Amongst others, the assessment notes that:
• There is a persistent gap in the percentage of girls and boys of eligible age enrolled in secondary school, tertiary education and training institutions. At primary school level, the gender gap has narrowed in the last 15 years. This becomes expressed through the fact that only 57 per cent of women reported they could read and write, compared to 69 per cent of men (HIES 2009/10).
• There has been little improvement in key health indicators, especially for the majority rural population.
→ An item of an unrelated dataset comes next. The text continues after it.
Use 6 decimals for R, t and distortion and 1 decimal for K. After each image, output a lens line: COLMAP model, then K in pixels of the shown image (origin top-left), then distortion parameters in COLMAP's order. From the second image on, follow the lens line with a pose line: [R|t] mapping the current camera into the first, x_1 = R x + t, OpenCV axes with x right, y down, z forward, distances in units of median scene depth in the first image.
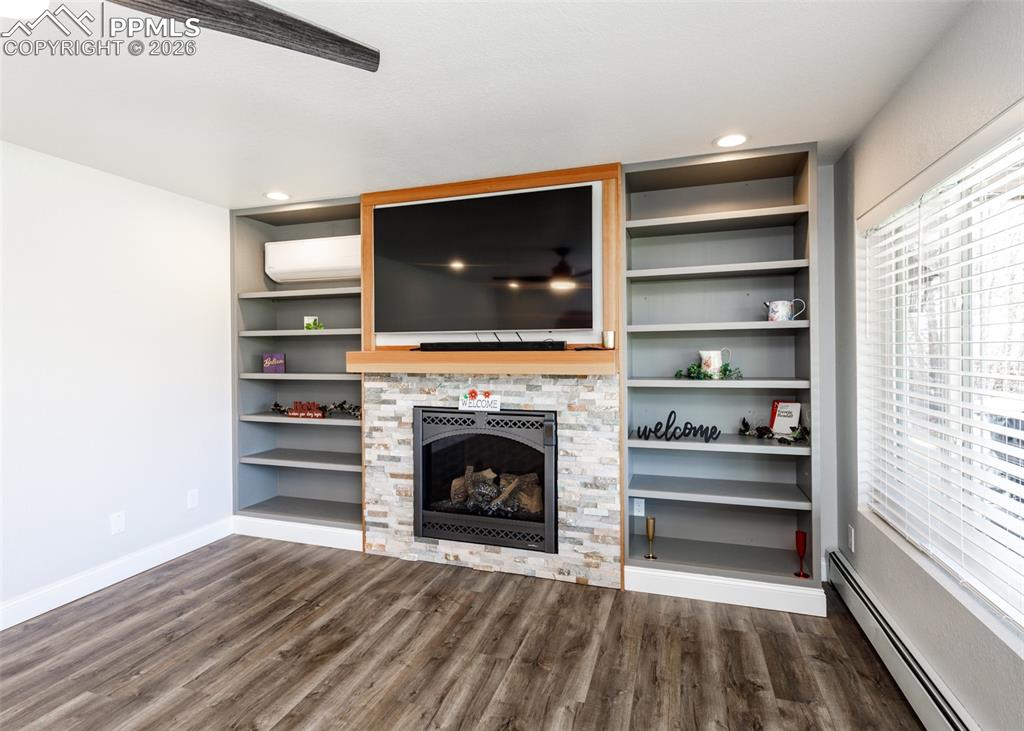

With limited improvements in health service delivery, the impact of this is larger for women who face greater obstacles (security risks, for example) to accessing health care than men.
• Gender inequality at home (decision making and control over resources) hinders women‘s health seeking behaviour, which can cause delays in seeking medical help during birth delivery and affect decisions on the use of family planning methods. • Violence (and the threat or fear of it) significantly reduces
the range of actions a woman can take to support her family and enhance her health and education, as well as that of her children.
• There are inequalities in men‘s and women‘s economic opportunities in the agriculture sector (access to extension services and training, for example).
• Women traders are more disadvantaged than men by unsafe and insanitary markets, and poor transport infrastructure. • There are continuing differences and inequality between
women and men in formal labour force participation, occupations and wages.
• Women victims of crime continue to struggle with the police and prosecution authorities, as there is often insufficient policing and inadequate application of the law, and in many cases the predominately male law enforcement officers do not treat women victims of crime with adequate level of seriousness due to their own cultural perceptions. This results in low levels of prosecution of cases of family sexual violence, and gender-based violence (GBV).
• Village courts typically apply customary principles, which may discriminate against women, while the formal justice system is often difficult to access, particularly for rural people and especially rural women.
• Studies of gender-based violence (GBV) indicate that such violence appears to be widely accepted, with extremely high rates of GBV perpetuated by men in the Autonomous Region of Bougainville in Papua New Guinea, in addition to high rates of what the study referred to as ‘economically and emotionally abusive acts’ against women (Fulu 2013). There are also typically severely limited protection services available for GBV victims.